Re: [PATCH 00/19] mm: Support huge pfnmaps
From: Oliver Upton
Date: Wed Aug 14 2024 - 19:28:14 EST
On Wed, Aug 14, 2024 at 01:54:04PM -0700, Sean Christopherson wrote:
> TL;DR: it's probably worth looking at mmu_stress_test (was: max_guest_memory_test)
> on arm64, specifically the mprotect() testcase[1], as performance is significantly
> worse compared to x86,
Sharing what we discussed offline:
Sean was using a machine w/o FEAT_FWB for this test, so the increased
runtime on arm64 is likely explained by the CMOs we're doing when
creating or invalidating a stage-2 PTE.
Using a machine w/ FEAT_FWB would be better for making these sort of
cross-architecture comparisons. Beyond CMOs, we do have some
> and there might be bugs lurking the mmu_notifier flows.
Impossible! :)

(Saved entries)
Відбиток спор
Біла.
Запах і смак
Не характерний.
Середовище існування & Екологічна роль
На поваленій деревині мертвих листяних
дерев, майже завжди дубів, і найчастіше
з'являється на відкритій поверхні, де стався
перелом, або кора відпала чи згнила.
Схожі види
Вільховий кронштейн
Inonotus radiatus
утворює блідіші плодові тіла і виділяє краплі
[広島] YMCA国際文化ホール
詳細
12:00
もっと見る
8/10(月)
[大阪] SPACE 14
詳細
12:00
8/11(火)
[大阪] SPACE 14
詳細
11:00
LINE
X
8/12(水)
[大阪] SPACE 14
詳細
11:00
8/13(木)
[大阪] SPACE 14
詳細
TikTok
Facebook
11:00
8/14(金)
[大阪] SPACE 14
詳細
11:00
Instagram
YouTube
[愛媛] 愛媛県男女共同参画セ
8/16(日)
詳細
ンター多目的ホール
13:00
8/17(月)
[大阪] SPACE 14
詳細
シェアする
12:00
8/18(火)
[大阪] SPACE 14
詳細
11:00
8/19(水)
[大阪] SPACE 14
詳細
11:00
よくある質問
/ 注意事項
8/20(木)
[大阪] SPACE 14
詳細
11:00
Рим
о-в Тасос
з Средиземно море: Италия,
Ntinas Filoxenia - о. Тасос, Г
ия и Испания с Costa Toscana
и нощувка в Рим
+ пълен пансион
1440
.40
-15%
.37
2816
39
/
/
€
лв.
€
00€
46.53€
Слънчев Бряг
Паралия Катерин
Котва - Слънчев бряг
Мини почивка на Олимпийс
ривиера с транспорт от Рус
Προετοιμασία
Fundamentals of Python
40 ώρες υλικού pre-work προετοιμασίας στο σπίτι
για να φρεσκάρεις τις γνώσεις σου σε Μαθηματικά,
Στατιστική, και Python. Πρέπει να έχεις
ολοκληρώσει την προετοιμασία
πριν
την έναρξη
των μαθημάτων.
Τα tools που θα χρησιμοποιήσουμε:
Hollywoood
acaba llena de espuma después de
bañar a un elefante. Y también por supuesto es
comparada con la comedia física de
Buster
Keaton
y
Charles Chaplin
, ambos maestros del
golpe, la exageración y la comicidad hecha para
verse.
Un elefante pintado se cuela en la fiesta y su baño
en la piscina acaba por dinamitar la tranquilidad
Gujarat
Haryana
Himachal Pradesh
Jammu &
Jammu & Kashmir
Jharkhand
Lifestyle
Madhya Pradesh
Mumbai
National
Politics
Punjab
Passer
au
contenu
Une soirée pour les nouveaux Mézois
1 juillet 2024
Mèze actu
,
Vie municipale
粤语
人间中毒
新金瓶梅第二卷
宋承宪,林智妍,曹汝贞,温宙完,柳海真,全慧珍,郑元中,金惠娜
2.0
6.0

### Task item
Repeat word for word the stretch of the huge pfnmaps thread from "Re: [PATCH 00/19]" through "mmu_stress_test (was: max_guest_memory_test)".

### Answer to the exercise
Re: [PATCH 00/19] mm: Support huge pfnmaps
From: Oliver Upton
Date: Wed Aug 14 2024 - 19:28:14 EST
On Wed, Aug 14, 2024 at 01:54:04PM -0700, Sean Christopherson wrote:
> TL;DR: it's probably worth looking at mmu_stress_test (was: max_guest_memory_test)